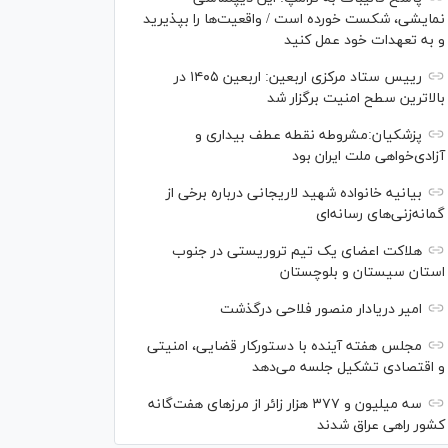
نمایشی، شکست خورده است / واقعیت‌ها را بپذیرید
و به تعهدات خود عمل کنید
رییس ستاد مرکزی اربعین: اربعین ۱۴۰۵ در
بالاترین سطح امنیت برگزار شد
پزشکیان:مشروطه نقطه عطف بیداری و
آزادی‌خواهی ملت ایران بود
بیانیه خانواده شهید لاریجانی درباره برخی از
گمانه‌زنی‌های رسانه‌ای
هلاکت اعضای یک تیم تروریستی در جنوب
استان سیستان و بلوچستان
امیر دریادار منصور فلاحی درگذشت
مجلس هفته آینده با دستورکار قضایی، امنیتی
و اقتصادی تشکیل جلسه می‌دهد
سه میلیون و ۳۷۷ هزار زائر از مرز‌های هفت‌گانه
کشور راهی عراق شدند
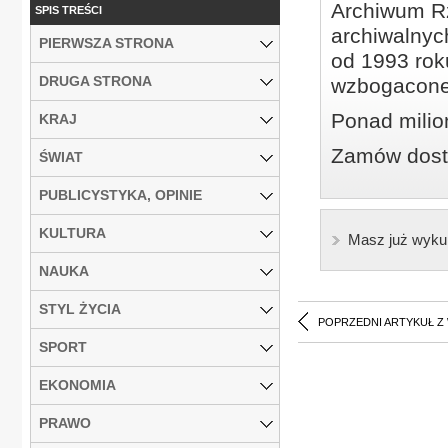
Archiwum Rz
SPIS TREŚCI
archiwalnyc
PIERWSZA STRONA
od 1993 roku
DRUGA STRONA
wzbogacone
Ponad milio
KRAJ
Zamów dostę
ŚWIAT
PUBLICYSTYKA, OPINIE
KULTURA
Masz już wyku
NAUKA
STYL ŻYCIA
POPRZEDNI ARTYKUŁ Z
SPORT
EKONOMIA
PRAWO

—————

▶ Exercise instructions
Copy the text from every item above line by line, with each character kept as it is. Leave the pictures out of your answer.

▶ Output for this exercise
نمایشی، شکست خورده است / واقعیت‌ها را بپذیرید
و به تعهدات خود عمل کنید
رییس ستاد مرکزی اربعین: اربعین ۱۴۰۵ در
بالاترین سطح امنیت برگزار شد
پزشکیان:مشروطه نقطه عطف بیداری و
آزادی‌خواهی ملت ایران بود
بیانیه خانواده شهید لاریجانی درباره برخی از
گمانه‌زنی‌های رسانه‌ای
هلاکت اعضای یک تیم تروریستی در جنوب
استان سیستان و بلوچستان
امیر دریادار منصور فلاحی درگذشت
مجلس هفته آینده با دستورکار قضایی، امنیتی
و اقتصادی تشکیل جلسه می‌دهد
سه میلیون و ۳۷۷ هزار زائر از مرز‌های هفت‌گانه
کشور راهی عراق شدند
Archiwum Rz
SPIS TREŚCI
archiwalnyc
PIERWSZA STRONA
od 1993 roku
DRUGA STRONA
wzbogacone
Ponad milio
KRAJ
Zamów dostę
ŚWIAT
PUBLICYSTYKA, OPINIE
KULTURA
Masz już wyku
NAUKA
STYL ŻYCIA
POPRZEDNI ARTYKUŁ Z
SPORT
EKONOMIA
PRAWO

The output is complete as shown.